__Tâches à réaliser__.
1) Recopiez mot pour mot le passage de l'extrait sur le gène SMN qui va de "Rappelons tout d’abord" à "réalisation de l’ARN.".
2) D'après l'extrait sur le gène SMN, à quelle structure nucléaire la protéine codée par ce gène est-elle associée ?

__Extrait à lire__.
-------------------------
Rappelons tout d’abord que le gène SMN comporte deux copies : l’une dirigée vers le télomère dont les mutations sont responsables de plus de 98% des cas d’amyotrophie spinale infantile (ASI) et une copie centromérique SMNc qui est fonctionnelle chez les patients. Une étroite corrélation existe entre la quantité de protéine codée par SMNc et la sévérité de la maladie. Rappelons aussi que la protéine codée par le gène SMN est associée à une structure nucléaire appelée " gem " qui joue un rôle important dans le processus d’épissage aboutissant à la réalisation de l’ARN.

Le groupe de J. Melki à Strasbourg, aidé par l’AFM, a étudié la région promotrice des deux gènes SMN et SMNc (ou SMN1 et SMN2) et a constaté leur quasi identité (Am.J. Hum. Genet. vol 64 : 1365-1370). Ceci conduit à penser que la différence d’expression des deux gènes résulte soit de la différence de régions régulatrices, soit d’une régulation post-transcriptionnelle. L’identification de facteurs de transcription impliqués dans la régulation de l’expression du gène SMN2 pourrait ouvrir d’intéressantes pistes thérapeutiques. L’étude des chercheurs strasbourgeois a permis d’abord d’identifier des sites de liaison pour plusieurs facteurs de transcription et de plus de trouver dans le promoteur la présence d’un élément régulateur permettant l’induction d’un b-interferon : un IRE. Cette découverte peut avoir d’importantes implications pour la
régulation des gènes SMN1 et SMN2 .
-------------------------
__Documents sources__.
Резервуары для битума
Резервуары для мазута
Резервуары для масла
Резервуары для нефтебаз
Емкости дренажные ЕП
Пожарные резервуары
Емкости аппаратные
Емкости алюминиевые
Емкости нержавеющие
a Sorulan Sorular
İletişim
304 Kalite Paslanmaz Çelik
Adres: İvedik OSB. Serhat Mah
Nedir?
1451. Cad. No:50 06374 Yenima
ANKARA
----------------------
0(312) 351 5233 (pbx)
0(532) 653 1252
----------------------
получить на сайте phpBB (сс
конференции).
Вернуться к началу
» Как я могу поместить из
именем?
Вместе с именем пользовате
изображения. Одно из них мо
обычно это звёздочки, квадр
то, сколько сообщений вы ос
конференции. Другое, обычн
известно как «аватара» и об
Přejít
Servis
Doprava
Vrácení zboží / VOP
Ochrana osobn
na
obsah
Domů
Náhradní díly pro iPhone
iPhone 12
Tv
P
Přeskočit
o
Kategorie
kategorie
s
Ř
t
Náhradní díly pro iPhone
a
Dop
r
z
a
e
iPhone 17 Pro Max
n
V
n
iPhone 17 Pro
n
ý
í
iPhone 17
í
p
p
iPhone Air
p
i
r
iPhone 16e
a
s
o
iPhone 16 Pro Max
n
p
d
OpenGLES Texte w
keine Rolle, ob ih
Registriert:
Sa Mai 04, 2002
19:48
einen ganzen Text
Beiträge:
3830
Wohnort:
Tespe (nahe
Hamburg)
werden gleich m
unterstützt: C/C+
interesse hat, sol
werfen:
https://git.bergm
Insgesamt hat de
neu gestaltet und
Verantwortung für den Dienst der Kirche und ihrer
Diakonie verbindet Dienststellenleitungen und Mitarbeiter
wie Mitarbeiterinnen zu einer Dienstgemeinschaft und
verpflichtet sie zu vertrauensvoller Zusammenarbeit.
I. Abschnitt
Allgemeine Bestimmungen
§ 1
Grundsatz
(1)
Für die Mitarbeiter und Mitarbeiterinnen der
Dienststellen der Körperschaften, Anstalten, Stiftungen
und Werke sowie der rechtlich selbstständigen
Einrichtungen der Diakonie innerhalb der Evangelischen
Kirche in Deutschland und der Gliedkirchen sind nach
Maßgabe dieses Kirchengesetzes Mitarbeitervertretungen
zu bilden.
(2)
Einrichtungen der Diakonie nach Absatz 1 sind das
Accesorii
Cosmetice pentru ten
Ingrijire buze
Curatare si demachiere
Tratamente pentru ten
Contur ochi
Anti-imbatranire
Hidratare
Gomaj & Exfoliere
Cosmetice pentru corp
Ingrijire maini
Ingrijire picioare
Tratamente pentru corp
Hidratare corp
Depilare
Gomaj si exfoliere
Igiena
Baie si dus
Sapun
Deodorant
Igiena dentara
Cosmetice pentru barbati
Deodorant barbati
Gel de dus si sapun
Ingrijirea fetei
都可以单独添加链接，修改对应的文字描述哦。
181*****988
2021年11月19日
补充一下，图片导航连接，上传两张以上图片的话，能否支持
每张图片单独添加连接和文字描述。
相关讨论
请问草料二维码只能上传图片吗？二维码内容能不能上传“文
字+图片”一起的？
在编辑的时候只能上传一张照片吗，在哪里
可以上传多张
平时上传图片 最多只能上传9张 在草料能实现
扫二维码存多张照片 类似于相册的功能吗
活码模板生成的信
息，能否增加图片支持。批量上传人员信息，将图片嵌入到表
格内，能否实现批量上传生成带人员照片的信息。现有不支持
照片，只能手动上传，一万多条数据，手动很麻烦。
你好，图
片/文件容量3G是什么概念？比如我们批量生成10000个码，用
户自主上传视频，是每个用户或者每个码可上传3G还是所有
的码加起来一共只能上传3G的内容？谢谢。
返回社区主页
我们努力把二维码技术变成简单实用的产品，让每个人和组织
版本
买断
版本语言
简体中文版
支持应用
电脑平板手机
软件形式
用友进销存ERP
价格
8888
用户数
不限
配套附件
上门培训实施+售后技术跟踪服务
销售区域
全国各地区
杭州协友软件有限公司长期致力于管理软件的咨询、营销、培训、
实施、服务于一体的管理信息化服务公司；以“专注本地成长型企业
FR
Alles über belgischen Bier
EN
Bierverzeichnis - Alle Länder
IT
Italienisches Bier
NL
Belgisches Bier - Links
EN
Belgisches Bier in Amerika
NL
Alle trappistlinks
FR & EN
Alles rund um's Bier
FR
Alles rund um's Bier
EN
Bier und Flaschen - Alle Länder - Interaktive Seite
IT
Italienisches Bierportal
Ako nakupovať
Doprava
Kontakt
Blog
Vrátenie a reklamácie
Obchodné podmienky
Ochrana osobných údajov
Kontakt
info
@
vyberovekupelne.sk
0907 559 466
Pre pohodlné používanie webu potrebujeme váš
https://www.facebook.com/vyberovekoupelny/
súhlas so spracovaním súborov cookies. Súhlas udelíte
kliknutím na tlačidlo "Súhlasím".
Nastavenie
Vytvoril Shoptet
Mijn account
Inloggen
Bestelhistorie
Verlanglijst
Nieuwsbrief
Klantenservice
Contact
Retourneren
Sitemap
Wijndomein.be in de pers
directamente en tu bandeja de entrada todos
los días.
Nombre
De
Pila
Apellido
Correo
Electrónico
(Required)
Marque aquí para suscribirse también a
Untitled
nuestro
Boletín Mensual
-------------------------
__Résultats des tâches__.
1)
Rappelons tout d’abord que le gène SMN comporte deux copies : l’une dirigée vers le télomère dont les mutations sont responsables de plus de 98% des cas d’amyotrophie spinale infantile (ASI) et une copie centromérique SMNc qui est fonctionnelle chez les patients. Une étroite corrélation existe entre la quantité de protéine codée par SMNc et la sévérité de la maladie. Rappelons aussi que la protéine codée par le gène SMN est associée à une structure nucléaire appelée " gem " qui joue un rôle important dans le processus d’épissage aboutissant à la réalisation de l’ARN.

2) Elle est associée à une structure nucléaire appelée « gem ».